Dall’inizio della pandemia il Covid-19 ufficialmente ha provocato in Mozambico 1.940 morti e 152mila contagi, anche se il costo e la poca disponibilità dei tamponi rende questi dati molto precari. Nel settore privato sottoporsi a un tampone costa dai 3mila ai 5mila meticais (45-70 euro), una “tassa” esorbitante. Nel settore pubblico, invece, varie inchieste hanno svelato la vendita sottobanco dei pochi test disponibili per non meno di 1.500 meticais (20 euro), denaro che non tutti possono permettersi di spendere.
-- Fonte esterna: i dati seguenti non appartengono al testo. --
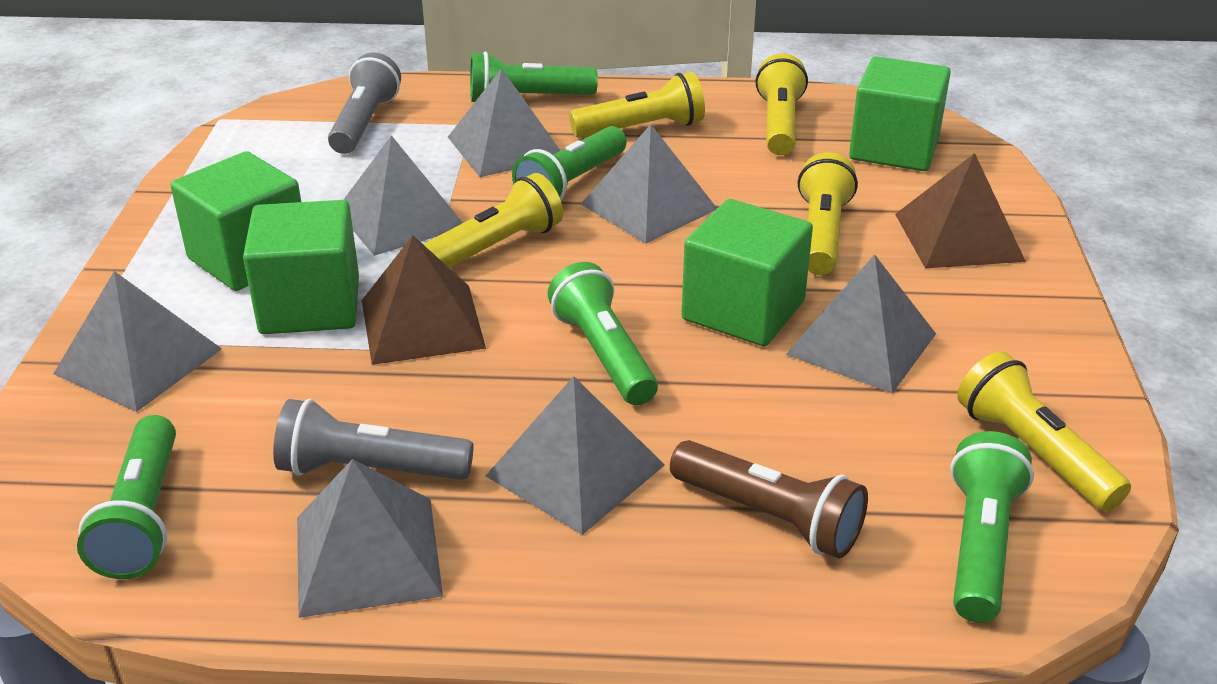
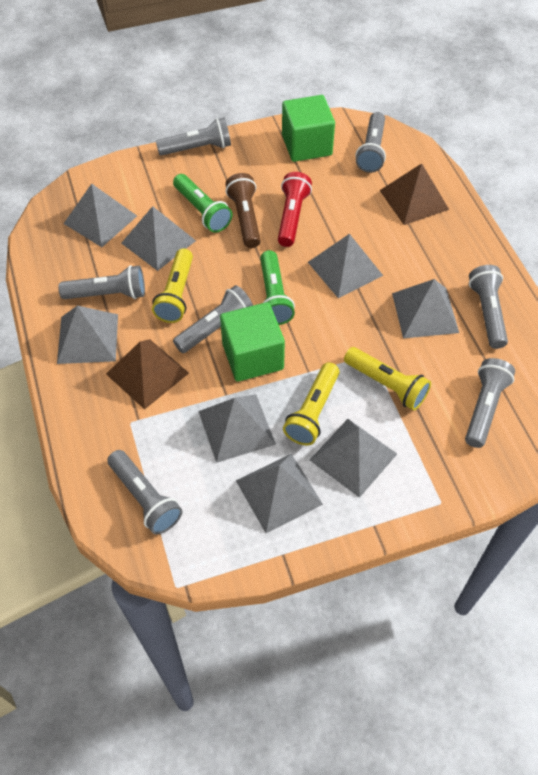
green cube: [171,151,301,291] [243,200,359,334] [681,199,813,346] [849,56,951,171] = 4 -> [220,302,285,382] [282,95,335,162] = 2
green flashlight: [77,415,176,579] [470,51,598,102] [512,126,627,200] [548,262,658,405] [950,431,1034,623] = 5 -> [173,174,232,233] [260,250,295,325] = 2
grey flashlight: [273,399,474,480] [328,53,401,154] = 2 -> [58,265,145,299] [107,450,182,534] [156,118,231,156] [173,285,253,353] [355,112,386,173] [465,358,515,448] [469,265,508,349] = 7
grey pyramid: [53,271,222,412] [297,459,443,618] [344,135,463,256] [448,68,561,177] [486,376,665,535] [581,124,717,244] [786,255,936,394] = 7 -> [57,306,118,364] [64,184,137,247] [121,206,196,271] [199,394,276,463] [236,454,323,533] [308,234,383,298] [310,419,397,498] [392,279,459,338] = 8
red flashlight: none = 0 -> [278,172,312,247] = 1
yellow flashlight: [423,173,563,268] [569,72,705,138] [755,54,808,155] [798,152,858,275] [957,351,1131,511] = 5 -> [152,248,193,323] [283,362,340,445] [344,347,431,410] = 3

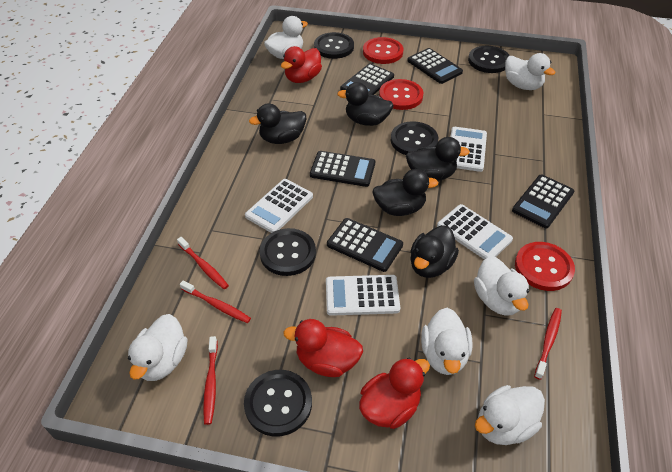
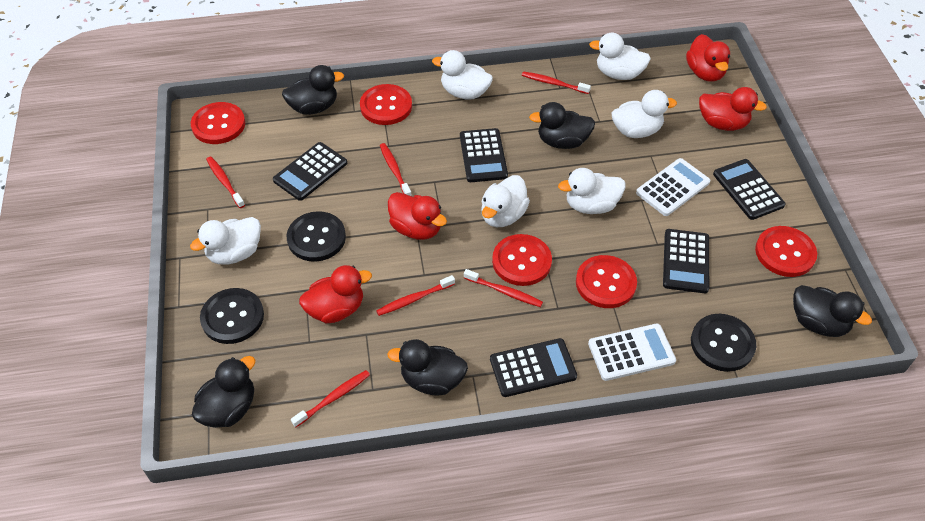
black button: [244,370,312,436] [260,228,316,276] [314,32,354,59] [391,121,438,155] [468,46,510,73] = 5 -> [200,288,264,344] [286,211,346,262] [691,314,756,372] = 3
red button: [363,37,403,64] [379,79,423,110] [515,242,575,291] = 3 -> [191,102,245,144] [360,84,412,125] [492,234,552,286] [576,255,637,308] [755,226,817,277] = 5
red duck: [281,46,322,83] [283,319,363,377] [359,357,430,429] = 3 -> [299,265,372,323] [388,192,447,240] [686,34,730,82] [699,87,767,131] = 4
red toothbrush: [177,237,229,289] [180,280,251,323] [203,336,218,425] [534,308,562,380] = 4 -> [206,157,245,208] [291,370,370,428] [376,275,455,316] [380,143,412,196] [464,269,543,307] [522,71,591,94] = 6
white calculator: [245,179,313,233] [326,275,400,316] [437,204,513,260] [450,127,487,172] = 4 -> [588,324,676,381] [636,158,710,216] = 2

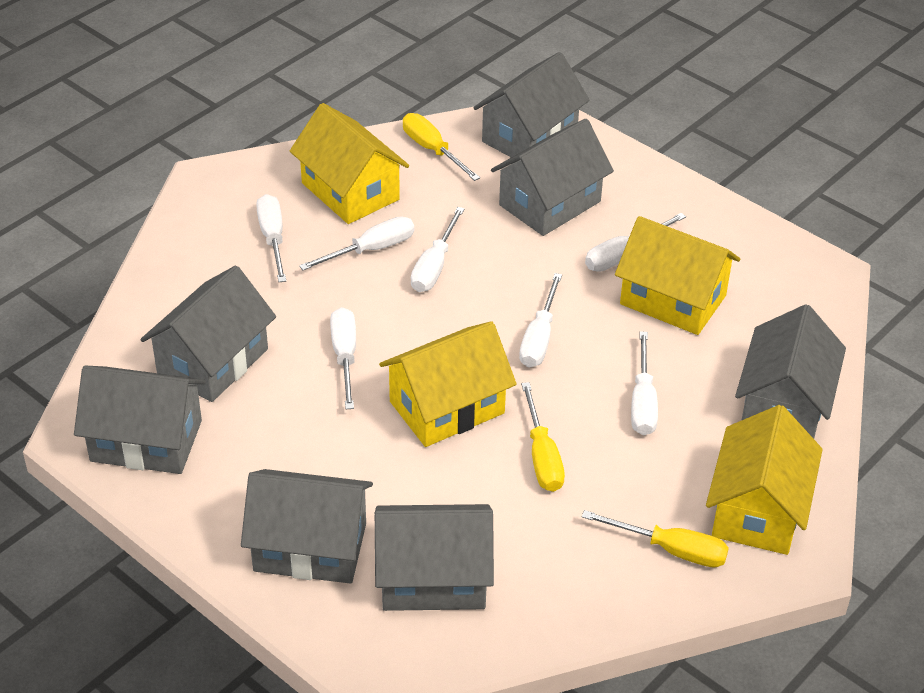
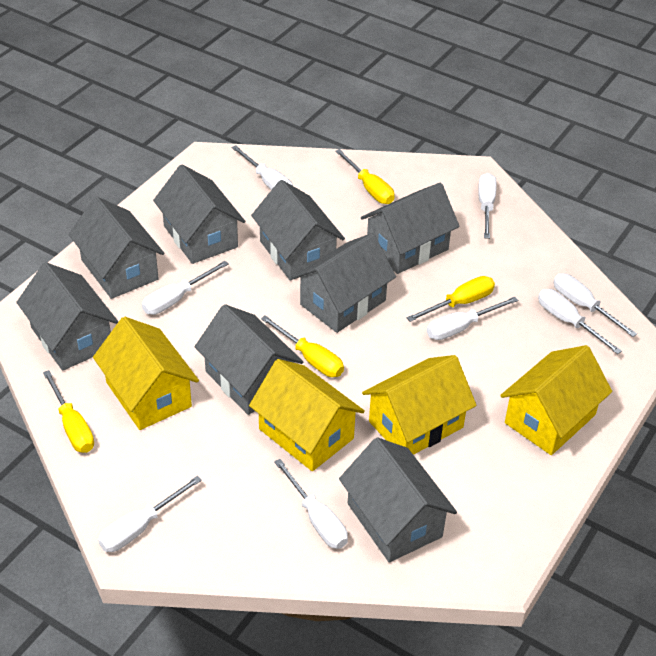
grey house: [74,366,206,474] [140,266,276,402] [241,469,373,584] [375,504,494,611] [473,52,590,157] [491,119,614,236] [735,304,846,439] = 7 -> [16,262,118,371] [69,197,164,299] [153,164,245,264] [195,304,303,415] [251,180,345,280] [292,233,396,333] [339,437,457,562] [361,183,460,274] = 8
white screwdriver: [256,194,286,282] [299,216,414,270] [330,307,356,409] [411,207,465,292] [519,273,562,367] [585,213,686,272] [631,331,658,435] = 7 -> [98,476,202,552] [142,261,228,315] [231,145,293,190] [274,459,348,549] [427,297,518,340] [478,173,497,239] [538,289,622,354] [554,273,637,337] = 8
yellow screwdriver: [403,113,480,181] [521,382,565,492] [582,510,729,568] = 3 -> [43,370,94,453] [261,315,344,377] [335,149,394,204] [407,276,495,322] = 4

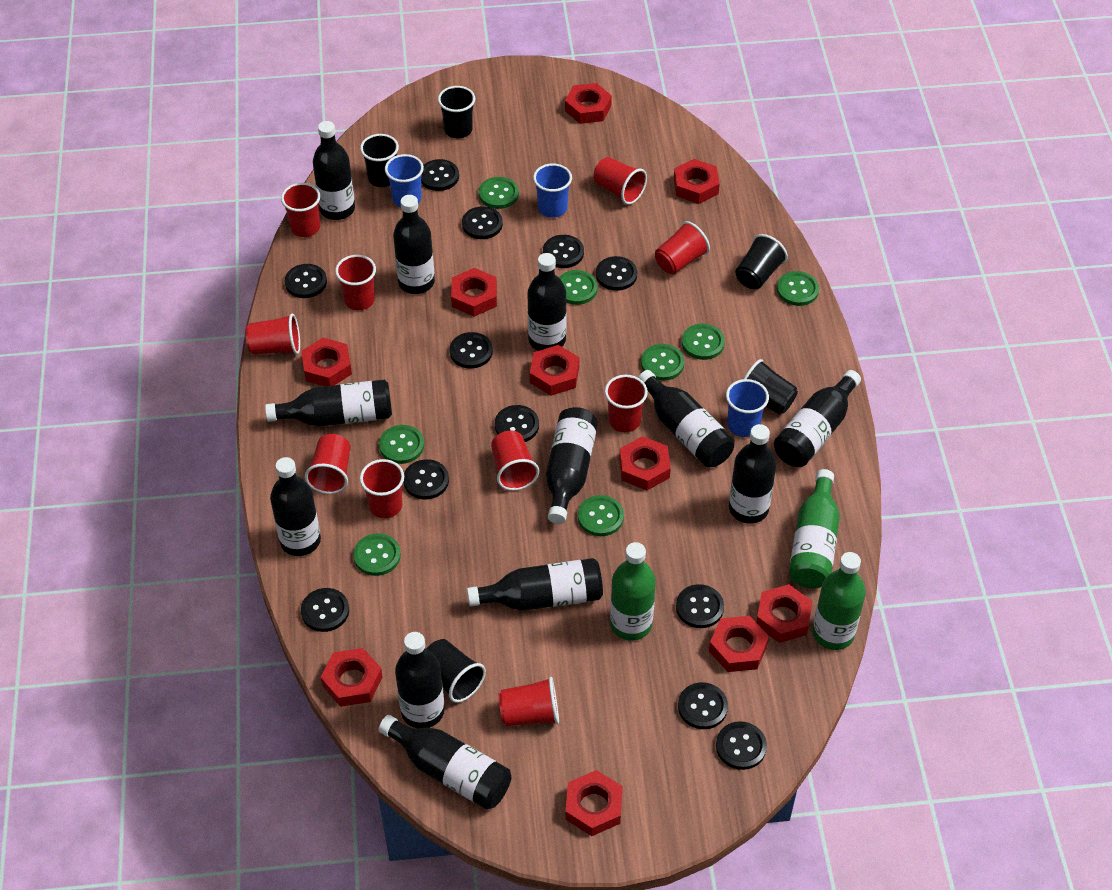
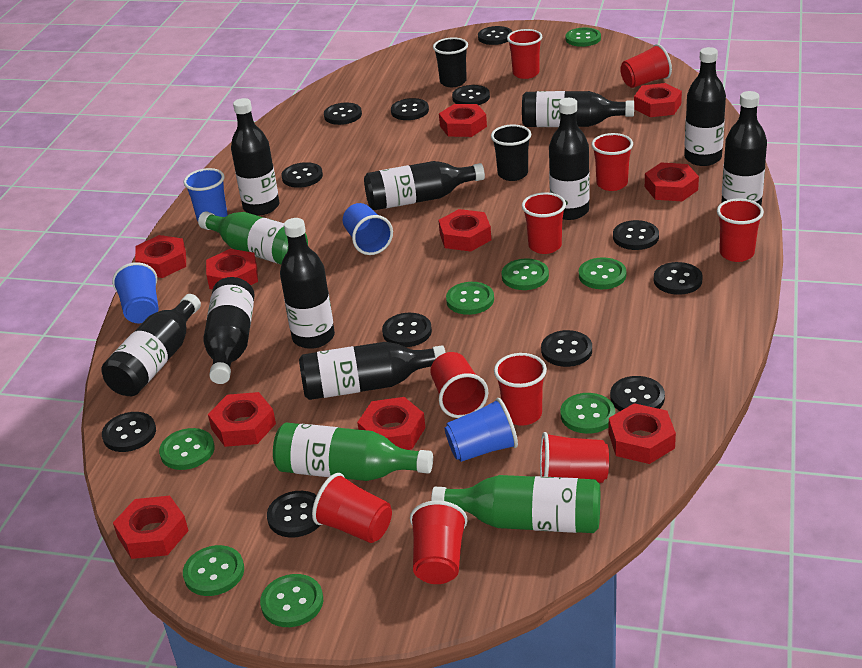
black bottle: [265,380,392,427] [270,457,321,556] [313,121,355,220] [379,715,511,810] [393,195,435,294] [395,632,445,729] [467,558,603,611] [528,253,567,351] [546,407,598,524] [638,370,735,467] [729,424,776,524] [774,370,861,467] = 12 -> [101,294,201,396] [203,277,255,384] [231,98,280,215] [280,218,335,349] [299,342,446,400] [364,161,485,210] [522,91,634,127] [549,98,590,220] [684,47,726,166] [721,91,767,206] = 10
black cup: [360,134,399,187] [426,639,486,703] [438,86,475,138] [735,234,788,289] [743,359,798,415] = 5 -> [433,37,468,87] [491,125,531,181] = 2
blue cup: [385,154,424,207] [533,163,572,218] [726,379,769,437] = 3 -> [112,262,158,324] [183,168,227,221] [343,203,393,255] [445,398,518,462] = 4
«Il Cuamm – aggiunge Canini – ha svolto attività di prevenzione, provveduto a distribuire mascherine fatte in casa e riutilizzabili, informato sull’importanza del distanziamento e del lavaggio delle mani, anche se in certi contesti ciò che si può fare è limitato». «È vero – conclude il medico – che c’è un alto livello di contagi non diagnosticati ma so anche, tramite i miei colleghi, che i casi gravi di coronavirus in Mozambico sono veramente pochi. Credo che il fatto di vivere molto all’aria aperta, unito ai raggi ultravioletti, in questo senso abbia aiutato molto l’Africa in generale. Certo, resta il nodo dei vaccini: sulle dose promesse siamo molto indietro. Con l’insorgere di varianti, come l’ultima “sudafricana”, rischia di essere un boomerang soprattutto per i Paesi ricchi visto che per una volta un flagello non sta colpendo in misura maggioritaria il Sud del mondo». E Omicron altro non sembra che una conferma di questo, come sostengono i virologi più quotati: nelle zone a basso tasso di vaccinazione il virus, come quelle africane, da un lato muta più rapidamente e dall’altro rischia di diventare endemico.

A essere impegnata sul fronte Covid è anche Caritas Mozambico che attua per altro interventi sociali ad ampio raggio sul territorio, per sfollati e non. «In alcune fasi della pandemia abbiamo dovuto ridurre i nostri interventi – spiega il responsabile Caritas di Pemba, Manuel Nota –. Poi è stato il vescovo a sottolineare che noi siamo qui per aiutare e che non c’era tempo da perdere. Non abbiamo vaccini? Ebbene, mascherine, distanziamento e igiene sono stati il nostro metodo di azione. Perché anche qui dobbiamo riuscire a tornare alla normalità».